Could you find each line of the data below that contains the word "sensors" and copy those lines?

Material for this task »
════════════════════
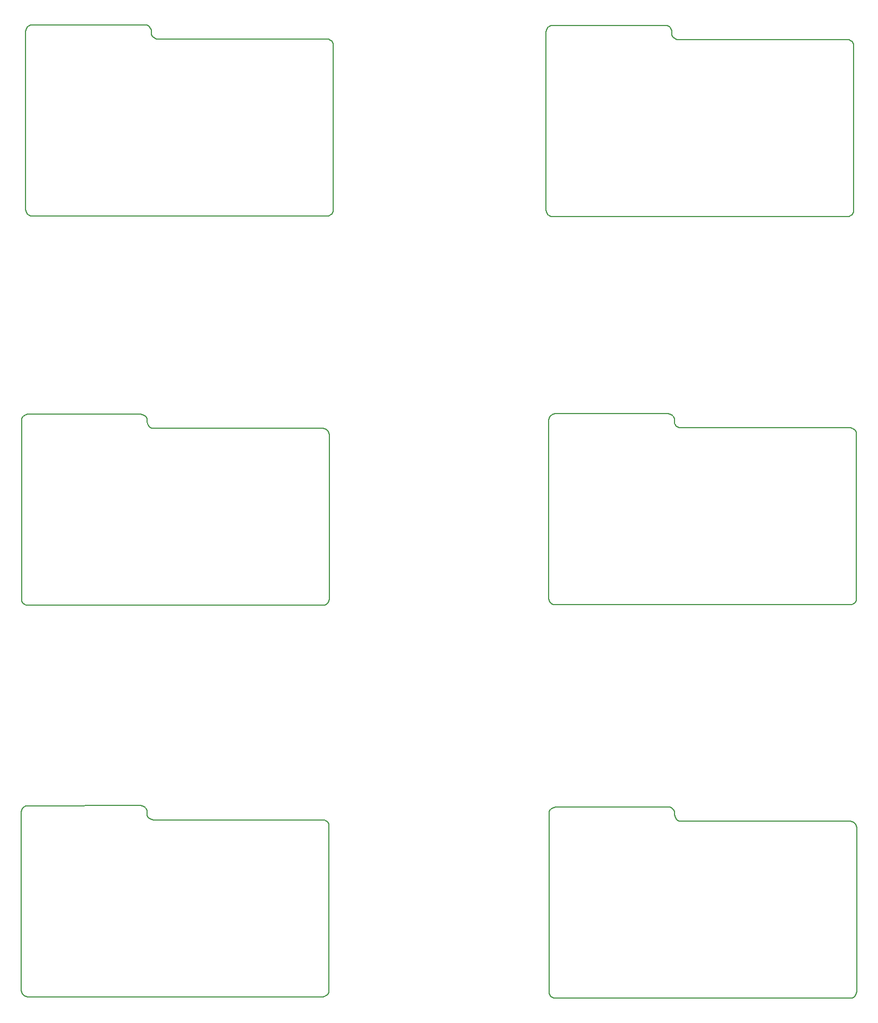
<source format=gko>
G04 Layer_Color=16711935*
%FSLAX25Y25*%
%MOIN*%
G70*
G01*
G75*
%ADD62C,0.00600*%
D62*
X125698Y639263D02*
X125698Y639263D01*
X125698Y639990D02*
X125698Y639990D01*
X125571Y641018D01*
X125182Y641978D01*
X124557Y642804D01*
X123740Y643441D01*
X122787Y643845D01*
X121761Y643988D01*
X125698Y639263D02*
X125825Y638236D01*
X126214Y637276D01*
X126839Y636449D01*
X127655Y635812D01*
X128609Y635409D01*
X129635Y635266D01*
X52470Y643927D02*
X51451Y643793D01*
X50501Y643400D01*
X49686Y642774D01*
X49060Y641959D01*
X48667Y641009D01*
X48533Y639990D01*
Y530541D02*
X48667Y529522D01*
X49060Y528573D01*
X49686Y527757D01*
X50501Y527132D01*
X51451Y526738D01*
X52470Y526604D01*
X233572D02*
X234591Y526738D01*
X235541Y527132D01*
X236356Y527757D01*
X236982Y528573D01*
X237375Y529522D01*
X237509Y530541D01*
Y631329D02*
X237375Y632348D01*
X236982Y633297D01*
X236356Y634113D01*
X235541Y634738D01*
X234591Y635132D01*
X233572Y635266D01*
X445371Y638925D02*
X445371Y638925D01*
X445371Y639651D02*
X445371Y639651D01*
X445244Y640679D01*
X444855Y641639D01*
X444231Y642466D01*
X443414Y643103D01*
X442460Y643506D01*
X441434Y643649D01*
X445371Y638925D02*
X445499Y637897D01*
X445888Y636937D01*
X446512Y636111D01*
X447329Y635474D01*
X448282Y635070D01*
X449308Y634927D01*
X372143Y643588D02*
X371124Y643454D01*
X370174Y643061D01*
X369359Y642435D01*
X368733Y641620D01*
X368340Y640670D01*
X368206Y639651D01*
Y530203D02*
X368340Y529184D01*
X368733Y528234D01*
X369359Y527419D01*
X370174Y526793D01*
X371124Y526400D01*
X372143Y526266D01*
X553245D02*
X554264Y526400D01*
X555214Y526793D01*
X556029Y527419D01*
X556655Y528234D01*
X557048Y529184D01*
X557182Y530203D01*
Y630990D02*
X557048Y632009D01*
X556655Y632959D01*
X556029Y633774D01*
X555214Y634400D01*
X554264Y634793D01*
X553245Y634927D01*
X234934Y392163D02*
X234800Y393182D01*
X234407Y394132D01*
X233781Y394947D01*
X232966Y395573D01*
X232016Y395966D01*
X230997Y396100D01*
Y287439D02*
X232016Y287573D01*
X232966Y287966D01*
X233781Y288592D01*
X234407Y289407D01*
X234800Y290357D01*
X234934Y291376D01*
X45958D02*
X46092Y290357D01*
X46485Y289407D01*
X47111Y288592D01*
X47926Y287966D01*
X48876Y287573D01*
X49895Y287439D01*
Y404762D02*
X48876Y404628D01*
X47926Y404234D01*
X47111Y403609D01*
X46485Y402793D01*
X46092Y401844D01*
X45958Y400825D01*
X123123Y400098D02*
X123250Y399070D01*
X123640Y398110D01*
X124264Y397284D01*
X125081Y396647D01*
X126034Y396243D01*
X127060Y396100D01*
X123123Y400825D02*
X122996Y401853D01*
X122607Y402812D01*
X121983Y403639D01*
X121166Y404276D01*
X120212Y404679D01*
X119186Y404822D01*
X123123Y400825D02*
X123123Y400825D01*
X123123Y400098D02*
X123123Y400098D01*
X558855Y392506D02*
X558721Y393525D01*
X558328Y394474D01*
X557702Y395290D01*
X556887Y395915D01*
X555937Y396309D01*
X554918Y396443D01*
Y287781D02*
X555937Y287916D01*
X556887Y288309D01*
X557702Y288934D01*
X558328Y289750D01*
X558721Y290700D01*
X558855Y291718D01*
X369879D02*
X370013Y290700D01*
X370407Y289750D01*
X371032Y288934D01*
X371848Y288309D01*
X372797Y287916D01*
X373816Y287781D01*
Y405104D02*
X372797Y404970D01*
X371848Y404577D01*
X371032Y403951D01*
X370407Y403136D01*
X370013Y402186D01*
X369879Y401167D01*
X447044Y400441D02*
X447172Y399413D01*
X447561Y398453D01*
X448185Y397626D01*
X449002Y396990D01*
X449956Y396586D01*
X450982Y396443D01*
X447044Y401167D02*
X446917Y402195D01*
X446528Y403155D01*
X445904Y403982D01*
X445087Y404618D01*
X444133Y405022D01*
X443107Y405165D01*
X447044Y401167D02*
X447044Y401167D01*
X447044Y400441D02*
X447044Y400441D01*
X234852Y151801D02*
X234717Y152820D01*
X234324Y153770D01*
X233698Y154585D01*
X232883Y155211D01*
X231933Y155604D01*
X230914Y155738D01*
Y47077D02*
X231933Y47211D01*
X232883Y47604D01*
X233698Y48230D01*
X234324Y49045D01*
X234717Y49995D01*
X234852Y51014D01*
X45875D02*
X46009Y49995D01*
X46403Y49045D01*
X47028Y48230D01*
X47844Y47604D01*
X48793Y47211D01*
X49812Y47077D01*
Y164400D02*
X48793Y164265D01*
X47844Y163872D01*
X47028Y163246D01*
X46403Y162431D01*
X46009Y161481D01*
X45875Y160462D01*
X123040Y159736D02*
X123168Y158708D01*
X123557Y157748D01*
X124181Y156922D01*
X124998Y156285D01*
X125952Y155881D01*
X126978Y155738D01*
X123040Y160463D02*
X122913Y161490D01*
X122524Y162450D01*
X121900Y163277D01*
X121083Y163914D01*
X120129Y164317D01*
X119103Y164460D01*
X123040Y160462D02*
X123040Y160463D01*
X123040Y159736D02*
X123040Y159736D01*
X559005Y150915D02*
X558871Y151934D01*
X558478Y152884D01*
X557852Y153699D01*
X557036Y154325D01*
X556087Y154718D01*
X555068Y154852D01*
Y46191D02*
X556087Y46325D01*
X557036Y46718D01*
X557852Y47344D01*
X558478Y48159D01*
X558871Y49109D01*
X559005Y50128D01*
X370029D02*
X370163Y49109D01*
X370556Y48159D01*
X371182Y47344D01*
X371997Y46718D01*
X372947Y46325D01*
X373966Y46191D01*
Y163514D02*
X372947Y163380D01*
X371997Y162986D01*
X371182Y162361D01*
X370556Y161545D01*
X370163Y160596D01*
X370029Y159577D01*
X447194Y158850D02*
X447321Y157822D01*
X447710Y156862D01*
X448335Y156036D01*
X449151Y155399D01*
X450105Y154995D01*
X451131Y154852D01*
X447194Y159577D02*
X447067Y160605D01*
X446678Y161565D01*
X446053Y162391D01*
X445237Y163028D01*
X444283Y163431D01*
X443257Y163575D01*
X447194Y159577D02*
X447194Y159577D01*
X447194Y158850D02*
X447194Y158850D01*
X125698Y639263D02*
Y639990D01*
X129635Y635266D02*
X233572D01*
X52470Y643927D02*
X121761Y643989D01*
X48533Y530541D02*
Y639990D01*
X52470Y526604D02*
X233572D01*
X237509Y530541D02*
Y631329D01*
X445371Y638925D02*
Y639651D01*
X449308Y634927D02*
X553245D01*
X372143Y643588D02*
X441434Y643650D01*
X368206Y530203D02*
Y639651D01*
X372143Y526266D02*
X553245D01*
X557182Y530203D02*
Y630990D01*
X234934Y291376D02*
Y392163D01*
X49895Y287439D02*
X230997D01*
X45958Y291376D02*
Y400825D01*
X49895Y404762D02*
X119186Y404824D01*
X127060Y396100D02*
X230997D01*
X123123Y400098D02*
Y400825D01*
X558855Y291718D02*
Y392506D01*
X373816Y287781D02*
X554918D01*
X369879Y291718D02*
Y401167D01*
X373816Y405104D02*
X443107Y405166D01*
X450981Y396443D02*
X554918D01*
X447044Y400441D02*
Y401167D01*
X234852Y51014D02*
Y151801D01*
X49812Y47077D02*
X230914D01*
X45875Y51014D02*
Y160462D01*
X49812Y164400D02*
X119103Y164461D01*
X126978Y155738D02*
X230914D01*
X123040Y159736D02*
Y160463D01*
X559005Y50128D02*
Y150915D01*
X373966Y46191D02*
X555068D01*
X370029Y50128D02*
Y159577D01*
X373966Y163514D02*
X443257Y163575D01*
X451131Y154852D02*
X555068D01*
X447194Y158850D02*
Y159577D01*
M02*

</source>
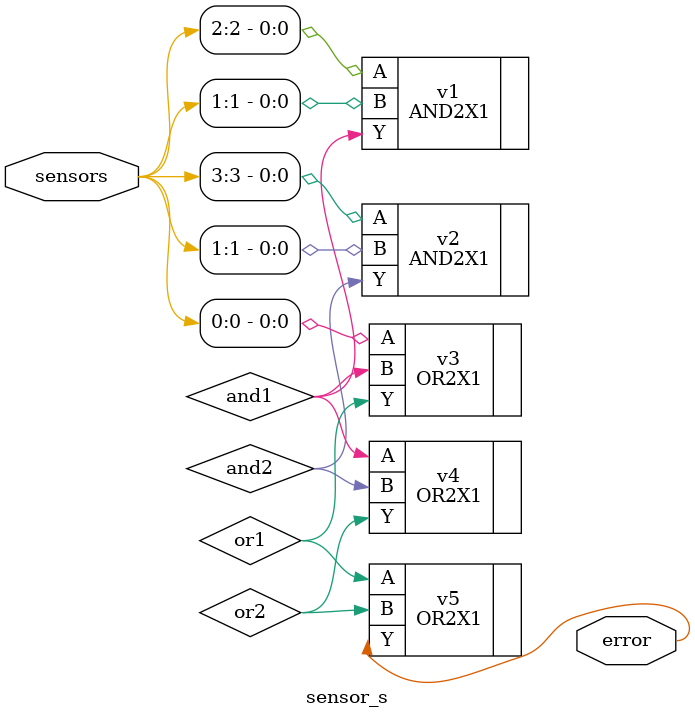
<source format=sv>

module sensor_s(input logic [3:0] sensors, output logic error);
  logic and1;
  logic and2;
  logic or1;
  logic or2;

  AND2X1 v1(.Y(and1), .A(sensors[2]), .B(sensors[1]));
  AND2X1 v2(.Y(and2), .A(sensors[3]), .B(sensors[1]));
  OR2X1 v3(.Y(or1), .A(sensors[0]), .B(and1));
  OR2X1 v4(.Y(or2), .A(and1), .B(and2));
  OR2X1 v5(.Y(error), .A(or1), .B(or2));

endmodule
</source>
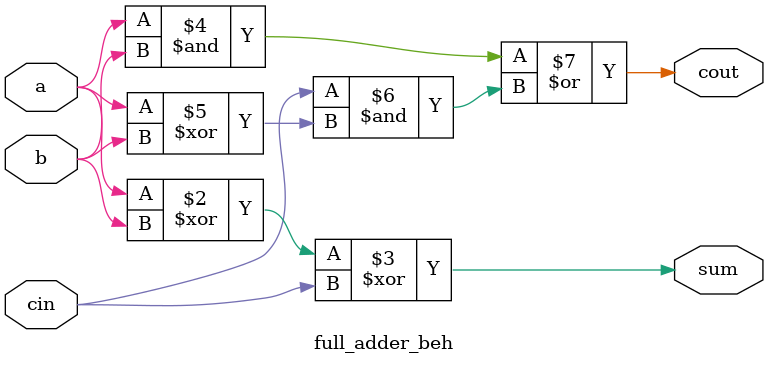
<source format=v>
module full_adder_beh(input a,b,cin,output reg sum,cout);
always @(*)
begin
sum=a^b^cin;
cout=(a&b)|(cin&(a^b));
end
endmodule
</source>
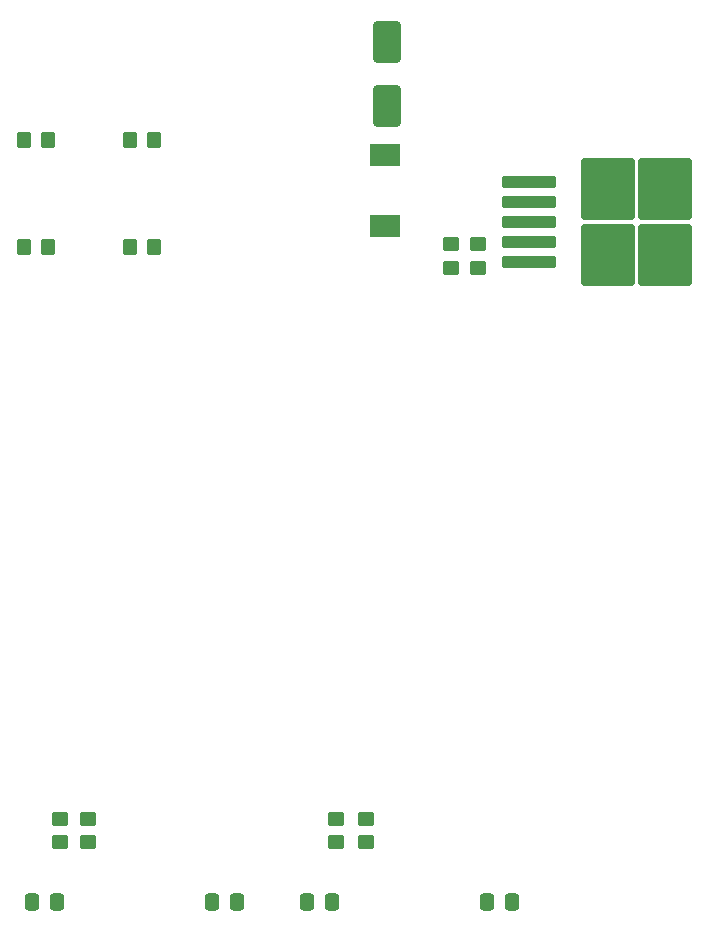
<source format=gbr>
%TF.GenerationSoftware,KiCad,Pcbnew,8.0.0*%
%TF.CreationDate,2025-04-05T00:05:52+03:00*%
%TF.ProjectId,esp_stepper,6573705f-7374-4657-9070-65722e6b6963,rev?*%
%TF.SameCoordinates,Original*%
%TF.FileFunction,Paste,Top*%
%TF.FilePolarity,Positive*%
%FSLAX46Y46*%
G04 Gerber Fmt 4.6, Leading zero omitted, Abs format (unit mm)*
G04 Created by KiCad (PCBNEW 8.0.0) date 2025-04-05 00:05:52*
%MOMM*%
%LPD*%
G01*
G04 APERTURE LIST*
G04 Aperture macros list*
%AMRoundRect*
0 Rectangle with rounded corners*
0 $1 Rounding radius*
0 $2 $3 $4 $5 $6 $7 $8 $9 X,Y pos of 4 corners*
0 Add a 4 corners polygon primitive as box body*
4,1,4,$2,$3,$4,$5,$6,$7,$8,$9,$2,$3,0*
0 Add four circle primitives for the rounded corners*
1,1,$1+$1,$2,$3*
1,1,$1+$1,$4,$5*
1,1,$1+$1,$6,$7*
1,1,$1+$1,$8,$9*
0 Add four rect primitives between the rounded corners*
20,1,$1+$1,$2,$3,$4,$5,0*
20,1,$1+$1,$4,$5,$6,$7,0*
20,1,$1+$1,$6,$7,$8,$9,0*
20,1,$1+$1,$8,$9,$2,$3,0*%
G04 Aperture macros list end*
%ADD10RoundRect,0.250000X-0.450000X0.350000X-0.450000X-0.350000X0.450000X-0.350000X0.450000X0.350000X0*%
%ADD11RoundRect,0.250000X-0.350000X-0.450000X0.350000X-0.450000X0.350000X0.450000X-0.350000X0.450000X0*%
%ADD12R,2.600000X1.950000*%
%ADD13RoundRect,0.250000X-2.050000X-0.300000X2.050000X-0.300000X2.050000X0.300000X-2.050000X0.300000X0*%
%ADD14RoundRect,0.250000X-2.025000X-2.375000X2.025000X-2.375000X2.025000X2.375000X-2.025000X2.375000X0*%
%ADD15RoundRect,0.250000X0.337500X0.475000X-0.337500X0.475000X-0.337500X-0.475000X0.337500X-0.475000X0*%
%ADD16RoundRect,0.250000X0.900000X-1.500000X0.900000X1.500000X-0.900000X1.500000X-0.900000X-1.500000X0*%
G04 APERTURE END LIST*
D10*
%TO.C,R5*%
X97334618Y-129445000D03*
X97334618Y-131445000D03*
%TD*%
D11*
%TO.C,R1*%
X94322618Y-81000000D03*
X96322618Y-81000000D03*
%TD*%
D12*
%TO.C,L1*%
X124852618Y-73269651D03*
X124852618Y-79269651D03*
%TD*%
D11*
%TO.C,R7*%
X94322618Y-72000000D03*
X96322618Y-72000000D03*
%TD*%
D13*
%TO.C,U4*%
X137047618Y-75502651D03*
X137047618Y-77202651D03*
X137047618Y-78902651D03*
D14*
X143772618Y-81677651D03*
X143772618Y-76127651D03*
X148622618Y-81677651D03*
X148622618Y-76127651D03*
D13*
X137047618Y-80602651D03*
X137047618Y-82302651D03*
%TD*%
D10*
%TO.C,R9*%
X132767618Y-80788000D03*
X132767618Y-82788000D03*
%TD*%
D11*
%TO.C,R8*%
X103322618Y-72000000D03*
X105322618Y-72000000D03*
%TD*%
D10*
%TO.C,R2*%
X123242618Y-129445000D03*
X123242618Y-131445000D03*
%TD*%
D15*
%TO.C,C5*%
X97110118Y-136500000D03*
X95035118Y-136500000D03*
%TD*%
D10*
%TO.C,R4*%
X99747618Y-129445000D03*
X99747618Y-131445000D03*
%TD*%
D15*
%TO.C,C4*%
X112322618Y-136500000D03*
X110247618Y-136500000D03*
%TD*%
D10*
%TO.C,R10*%
X130481618Y-80772000D03*
X130481618Y-82772000D03*
%TD*%
D16*
%TO.C,D1*%
X125043118Y-69098500D03*
X125043118Y-63698500D03*
%TD*%
D11*
%TO.C,R6*%
X103322618Y-81000000D03*
X105322618Y-81000000D03*
%TD*%
D15*
%TO.C,C6*%
X120360118Y-136500000D03*
X118285118Y-136500000D03*
%TD*%
D10*
%TO.C,R3*%
X120702618Y-129429000D03*
X120702618Y-131429000D03*
%TD*%
D15*
%TO.C,C3*%
X135610118Y-136500000D03*
X133535118Y-136500000D03*
%TD*%
M02*

</source>
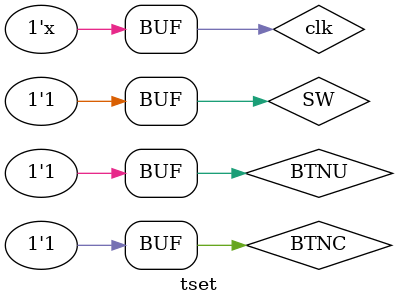
<source format=v>
`timescale 1ns / 1ps


module tset(

    );
    reg SW;
    reg BTNC;
    reg BTNU;
    reg clk;
    wire led;
    Lab05 test(
    .SW (SW),
    .BTNC (BTNC),
    .BTNU (BTNU),
    .CLK50MHZ (clk),
    .LED (led)
    );
    always #5 clk=~clk;
    initial 
    begin
    SW=1;
    BTNU=1;
    clk=0;
    BTNC=1;
    #10 BTNC=0;
    #10 BTNC=1;
    #10 BTNC=0;
    #10 BTNC=0;
    #10 BTNC=0;
    #10 BTNC=0;
    #10 BTNC=0;
    #10 BTNC=0;
    #10 BTNC=1;
    SW=1;
    #10 BTNC=0;
        #10 BTNC=1;
        #10 BTNC=0;
        #10 BTNC=0;
        #10 BTNC=0;
        #10 BTNC=0;
        #10 BTNC=0;
        #10 BTNC=0;
        #10 BTNC=1;
    SW=0;
    #10 BTNC=0;
        #10 BTNC=1;
        #10 BTNC=0;
        #10 BTNC=0;
        #10 BTNC=0;
        #10 BTNC=0;
        #10 BTNC=0;
        #10 BTNC=0;
        #10 BTNC=1;
     SW=1;
     #10 BTNC=0;
         #10 BTNC=1;
         #10 BTNC=0;
         #10 BTNC=0;
         #10 BTNC=0;
         #10 BTNC=0;
         #10 BTNC=0;
         #10 BTNC=0;
         #10 BTNC=1;
     SW=1;
    end
endmodule

</source>
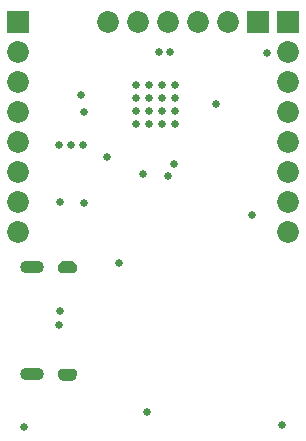
<source format=gbs>
%TF.GenerationSoftware,Altium Limited,Altium Designer,23.2.1 (34)*%
G04 Layer_Color=16711935*
%FSLAX45Y45*%
%MOMM*%
%TF.SameCoordinates,A812FC76-EFF7-42A6-A9F1-56CA2D28D9A5*%
%TF.FilePolarity,Negative*%
%TF.FileFunction,Soldermask,Bot*%
%TF.Part,Single*%
G01*
G75*
%TA.AperFunction,SMDPad,CuDef*%
%ADD20C,0.90000*%
%TA.AperFunction,ComponentPad*%
G04:AMPARAMS|DCode=32|XSize=1.1mm|YSize=2.05mm|CornerRadius=0.55mm|HoleSize=0mm|Usage=FLASHONLY|Rotation=270.000|XOffset=0mm|YOffset=0mm|HoleType=Round|Shape=RoundedRectangle|*
%AMROUNDEDRECTD32*
21,1,1.10000,0.95000,0,0,270.0*
21,1,0.00000,2.05000,0,0,270.0*
1,1,1.10000,-0.47500,0.00000*
1,1,1.10000,-0.47500,0.00000*
1,1,1.10000,0.47500,0.00000*
1,1,1.10000,0.47500,0.00000*
%
%ADD32ROUNDEDRECTD32*%
G04:AMPARAMS|DCode=33|XSize=0.6mm|YSize=1.15mm|CornerRadius=0.3mm|HoleSize=0mm|Usage=FLASHONLY|Rotation=270.000|XOffset=0mm|YOffset=0mm|HoleType=Round|Shape=RoundedRectangle|*
%AMROUNDEDRECTD33*
21,1,0.60000,0.55000,0,0,270.0*
21,1,0.00000,1.15000,0,0,270.0*
1,1,0.60000,-0.27500,0.00000*
1,1,0.60000,-0.27500,0.00000*
1,1,0.60000,0.27500,0.00000*
1,1,0.60000,0.27500,0.00000*
%
%ADD33ROUNDEDRECTD33*%
%ADD58C,1.85000*%
%ADD59R,1.85000X1.85000*%
%ADD60R,1.85000X1.85000*%
%TA.AperFunction,ViaPad*%
%ADD61C,0.65000*%
G36*
X653999Y-3065700D02*
X659433Y-3069496D01*
X668184Y-3079452D01*
X674320Y-3091201D01*
X677489Y-3104073D01*
X677500Y-3110700D01*
Y-3121640D01*
X669126Y-3141855D01*
X653655Y-3157327D01*
X633440Y-3165700D01*
X567500D01*
Y-3165700D01*
X556560Y-3165700D01*
X536345Y-3157327D01*
X520873Y-3141855D01*
X512500Y-3121640D01*
Y-3110700D01*
X512510Y-3104073D01*
X515679Y-3091201D01*
X521815Y-3079452D01*
X530567Y-3069496D01*
X536000Y-3065700D01*
X654000Y-3065700D01*
X653999Y-3065700D01*
D02*
G37*
G36*
X622500Y-2151700D02*
X633440D01*
X653655Y-2160073D01*
X669126Y-2175545D01*
X677500Y-2195760D01*
Y-2206700D01*
X677489Y-2213328D01*
X674320Y-2226199D01*
X668184Y-2237949D01*
X659433Y-2247905D01*
X653999Y-2251700D01*
X536000Y-2251700D01*
X530567Y-2247904D01*
X521815Y-2237949D01*
X515679Y-2226199D01*
X512510Y-2213328D01*
X512500Y-2206700D01*
Y-2195760D01*
X520873Y-2175545D01*
X536345Y-2160074D01*
X556560Y-2151700D01*
X567500Y-2151701D01*
Y-2151700D01*
X622500Y-2151700D01*
D02*
G37*
G36*
X654000Y-2251700D02*
X653999D01*
D01*
X654000D01*
D02*
G37*
D20*
X595000Y-2201700D02*
D03*
Y-3115700D02*
D03*
D32*
X295000Y-2206700D02*
D03*
Y-3110700D02*
D03*
D33*
X595000Y-2206700D02*
D03*
Y-3110700D02*
D03*
D58*
X2463800Y-1905000D02*
D03*
Y-1651000D02*
D03*
Y-381000D02*
D03*
Y-635000D02*
D03*
Y-889000D02*
D03*
Y-1143000D02*
D03*
Y-1397000D02*
D03*
X177800Y-1905000D02*
D03*
Y-1651000D02*
D03*
Y-381000D02*
D03*
Y-635000D02*
D03*
Y-889000D02*
D03*
Y-1143000D02*
D03*
Y-1397000D02*
D03*
X937260Y-127000D02*
D03*
X1191260D02*
D03*
X1445260D02*
D03*
X1699260D02*
D03*
X1953260D02*
D03*
D59*
X2463800D02*
D03*
X177800D02*
D03*
D60*
X2207260D02*
D03*
D61*
X533400Y-2578100D02*
D03*
X525780Y-2692400D02*
D03*
X1501770Y-990500D02*
D03*
X1391770D02*
D03*
X1281770D02*
D03*
X1171770D02*
D03*
X1501770Y-880500D02*
D03*
X1391770D02*
D03*
X1281770D02*
D03*
X1171770D02*
D03*
X1501770Y-770500D02*
D03*
X1391770D02*
D03*
X1281770D02*
D03*
X1171770D02*
D03*
X1501770Y-660500D02*
D03*
X1391770D02*
D03*
X1281770D02*
D03*
X1171770D02*
D03*
X1371600Y-381000D02*
D03*
X1460500D02*
D03*
X2413000Y-3543300D02*
D03*
X1854200Y-825500D02*
D03*
X1270000Y-3429000D02*
D03*
X228600Y-3556000D02*
D03*
X1028700Y-2171700D02*
D03*
X736600Y-889000D02*
D03*
X711200Y-749300D02*
D03*
X723900Y-1168400D02*
D03*
X622300D02*
D03*
X520700D02*
D03*
X736600Y-1663700D02*
D03*
X533400Y-1651000D02*
D03*
X1234440Y-1420380D02*
D03*
X1447800Y-1435100D02*
D03*
X1498600Y-1333500D02*
D03*
X2159000Y-1765300D02*
D03*
X927100Y-1270000D02*
D03*
X2286000Y-393700D02*
D03*
%TF.MD5,6a8f6f45ab23b0379ee5fe2958d25626*%
M02*

</source>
════════════════════
Written response »
module sensor_s(input logic [3:0] sensors, output logic error);
  AND2X1 v1(.Y(and1), .A(sensors[2]), .B(sensors[1]));
  AND2X1 v2(.Y(and2), .A(sensors[3]), .B(sensors[1]));
  OR2X1 v3(.Y(or1), .A(sensors[0]), .B(and1));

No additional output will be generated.